Global engineering firm First Street Foundation teamed up with consulting firm Arup to assess flood-related risks from rising seas and extreme rain events expected to occur as the planet warms in the decades ahead.
The report, dubbed the “The 4th National Risk Assessment: Climbing Commercial Closures,” modeled the potential damage to 3.6 million retail, office, and multi-unit residential properties across the United States over the next 30 years.
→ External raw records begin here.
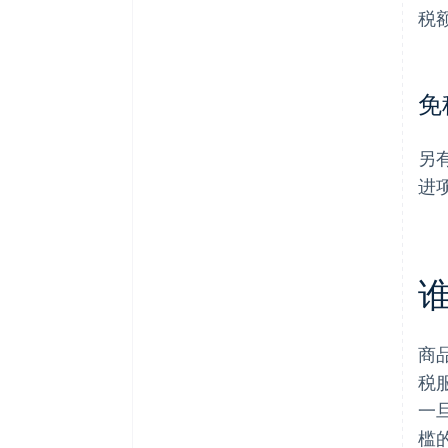
税
免
另
进
商
税
一
槛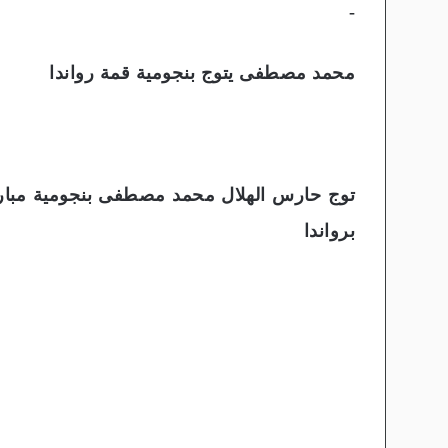
-
محمد مصطفى يتوج بنجومية قمة رواندا
توج حارس الهلال محمد مصطفى بنجومية مباراة
برواندا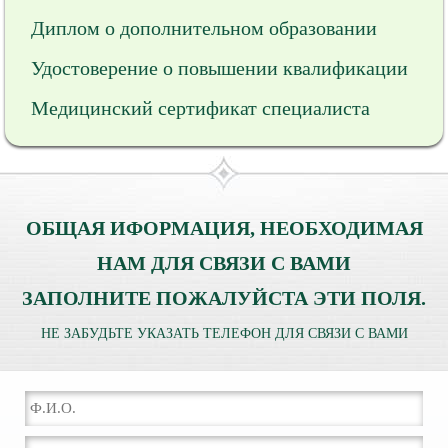
Диплом о дополнительном образовании
Удостоверение о повышении квалификации
Медицинский сертификат специалиста
ОБЩАЯ ИФОРМАЦИЯ, НЕОБХОДИМАЯ
НАМ ДЛЯ СВЯЗИ С ВАМИ
ЗАПОЛНИТЕ ПОЖАЛУЙСТА ЭТИ ПОЛЯ.
НЕ ЗАБУДЬТЕ УКАЗАТЬ ТЕЛЕФОН ДЛЯ СВЯЗИ С ВАМИ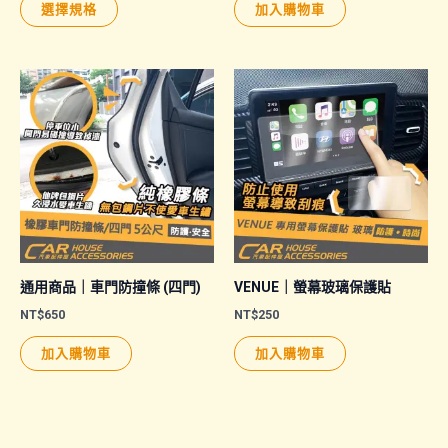
範
選擇規格
加入購物車
圍：
產
NT$250
品
到
NT$350
有
多
種
款
式。
可
在
產
品
通用商品｜車門防撞條 (四門)
VENUE｜螢幕玻璃保護貼
頁
NT$
650
NT$
250
面
加入購物車
加入購物車
選
擇
選
項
Among the regions believed most vulnerable to flood damage were Texas, Florida and Louisiana. Pittsburgh, which is located near three rivers, and Boston were also flagged for potential risks.
Among the key takeaways:
An estimated 729,699 retail, office, and multi-unit residential properties could face flood damage and the annual tab to repair or replace damaged buildings could “grow by roughly 25% from $13.5 billion in 2022 to over $16.9 billion by 2052 due to climate change,” according to the two firms.
Lost revenue and other costs from damage to commercial properties could result in an annualized economic hit of $63.1 billion by 2052, a 26.5% increase over current levels.
“Flooding that leads to lost days of operation and lengthy repair times for local businesses could have significant broader national and even global economic consequences,” according to the two firms.